(Data visualization images)
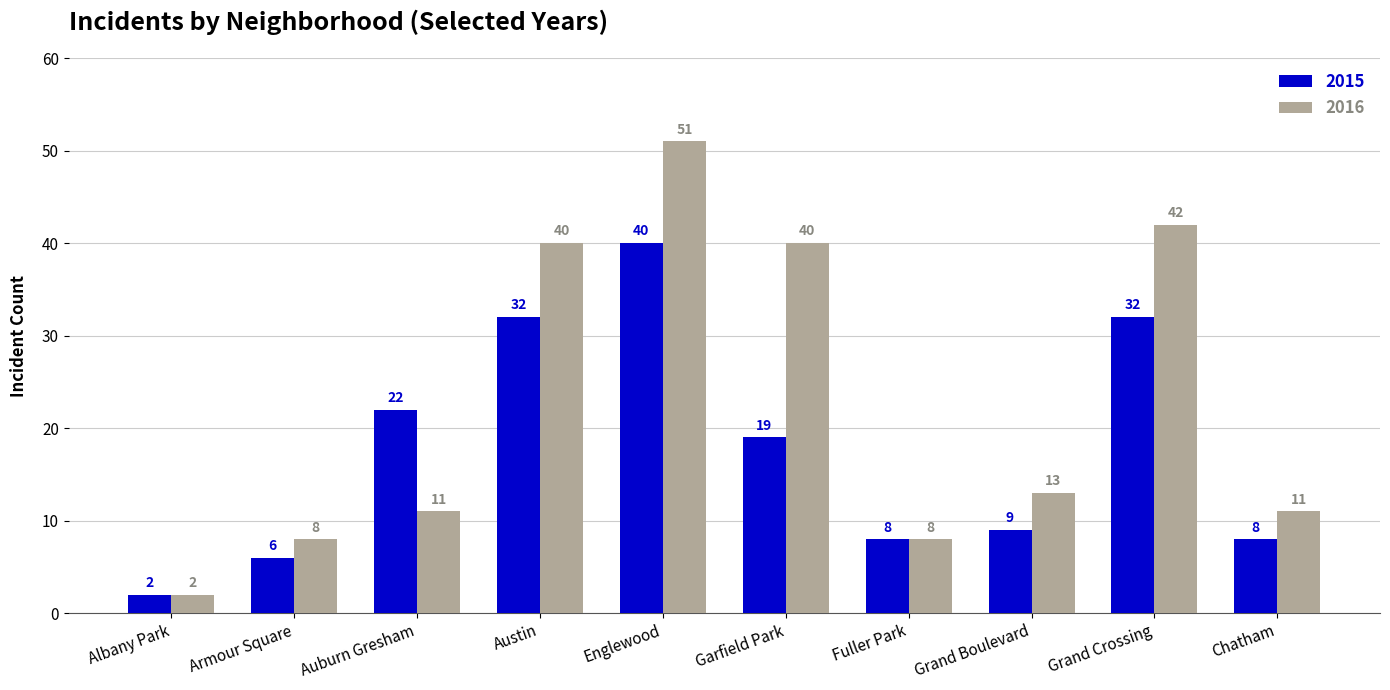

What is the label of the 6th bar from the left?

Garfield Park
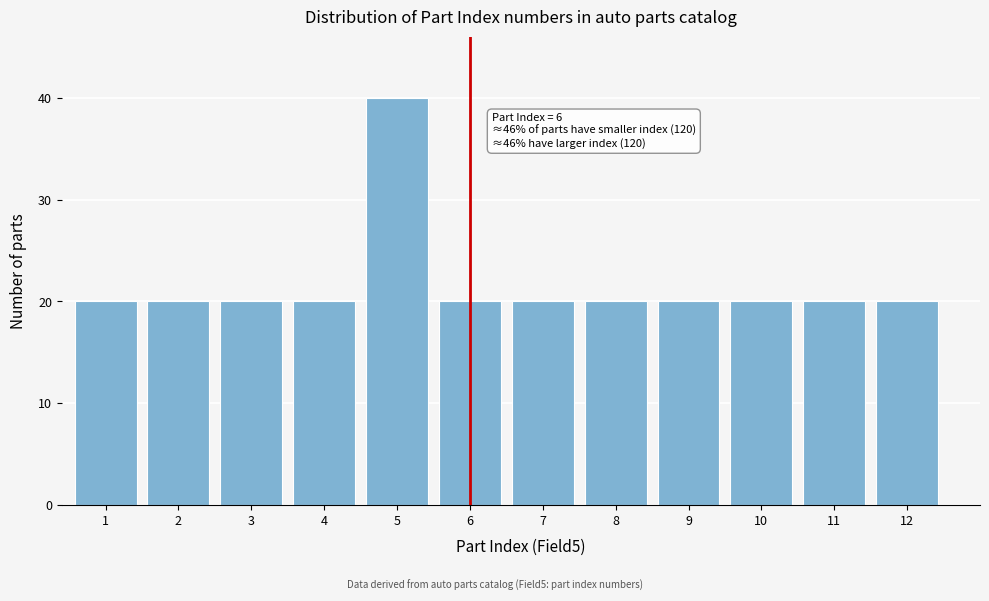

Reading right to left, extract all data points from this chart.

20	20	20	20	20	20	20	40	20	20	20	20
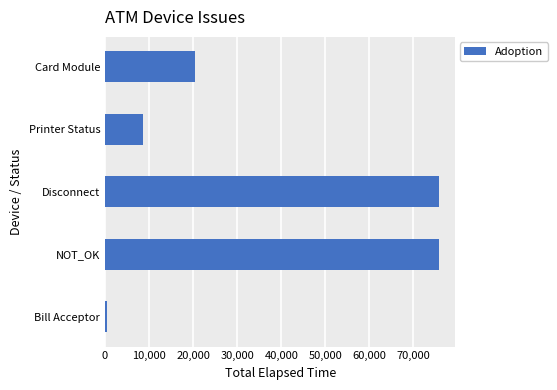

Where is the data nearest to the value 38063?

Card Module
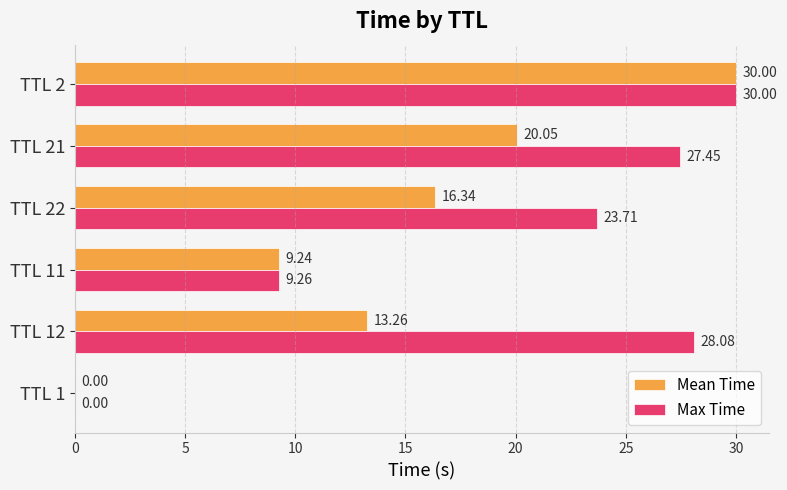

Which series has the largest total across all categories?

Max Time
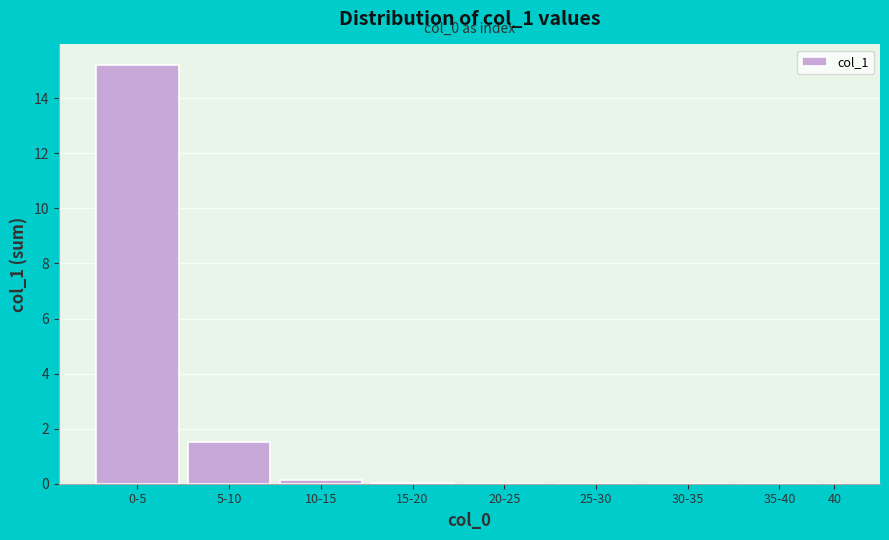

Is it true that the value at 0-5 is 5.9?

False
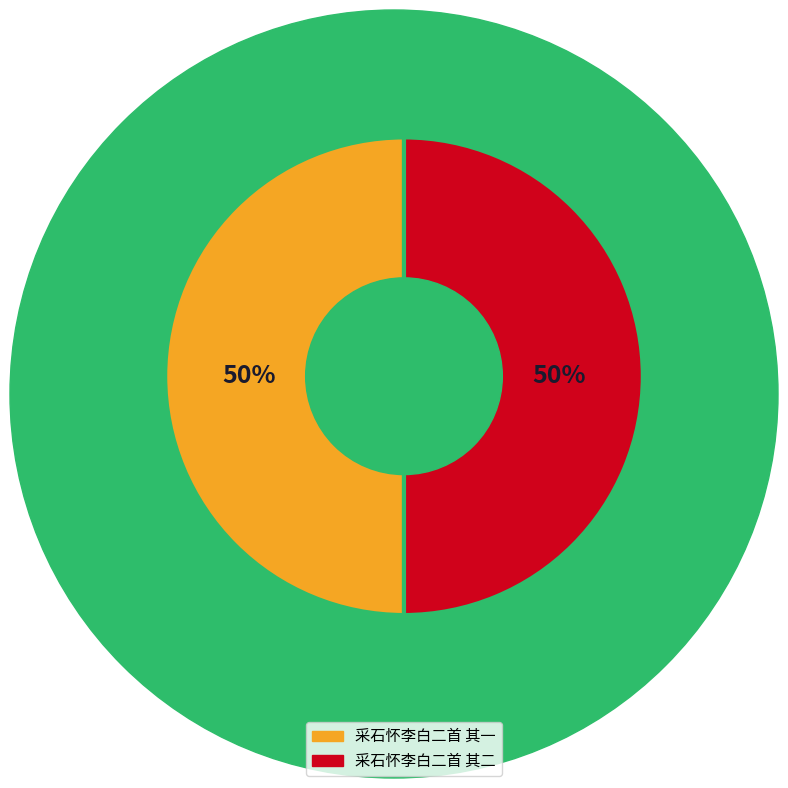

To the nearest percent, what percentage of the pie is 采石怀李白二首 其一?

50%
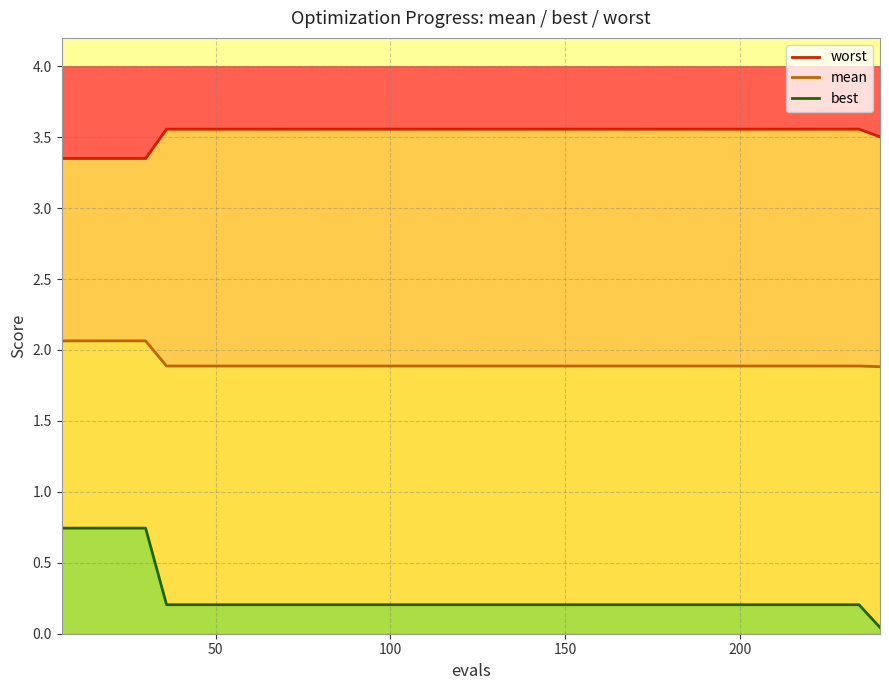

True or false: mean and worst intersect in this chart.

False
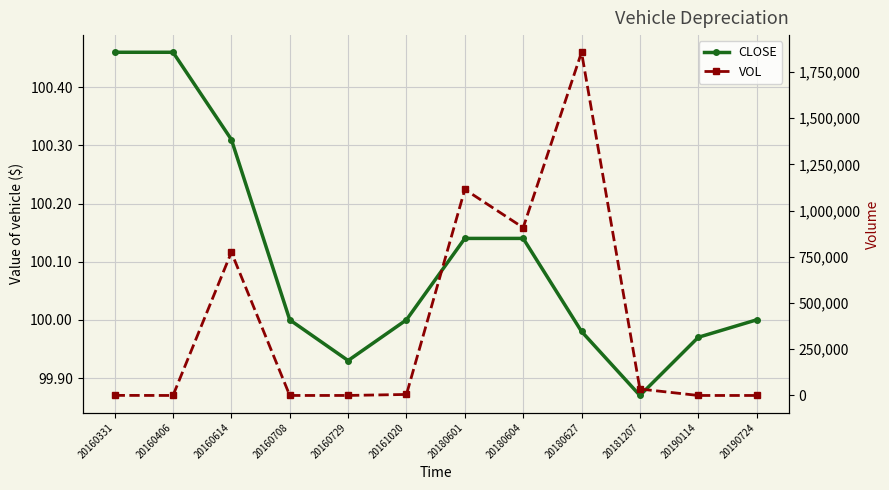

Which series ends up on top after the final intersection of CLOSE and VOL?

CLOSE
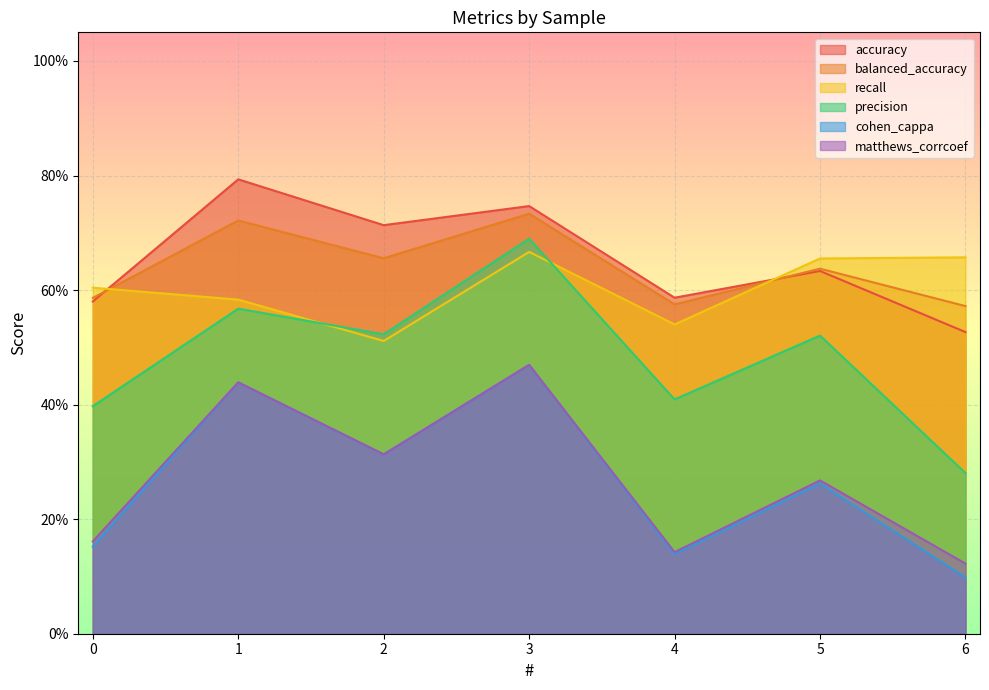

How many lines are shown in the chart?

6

# DESCRIPTION OF THE TASK
Render every line of the records above as a Markdown table with the columns Row and Line, numbering the rows and skipping blank lines. Leave the pictures out of the table.

# YOUR SOLUTION
| Row | Line |
|---|---|
| 1 | What is the label of the 6th bar from the left? |
| 2 | Garfield Park |
| 3 | Reading right to left, extract all data points from this chart. |
| 4 | 20	20	20	20	20	20	20	40	20	20	20	20 |
| 5 | Where is the data nearest to the value 38063? |
| 6 | Card Module |
| 7 | Which series has the largest total across all categories? |
| 8 | Max Time |
| 9 | Is it true that the value at 0-5 is 5.9? |
| 10 | False |
| 11 | To the nearest percent, what percentage of the pie is 采石怀李白二首 其一? |
| 12 | 50% |
| 13 | True or false: mean and worst intersect in this chart. |
| 14 | False |
| 15 | Which series ends up on top after the final intersection of CLOSE and VOL? |
| 16 | CLOSE |
| 17 | How many lines are shown in the chart? |
| 18 | 6 |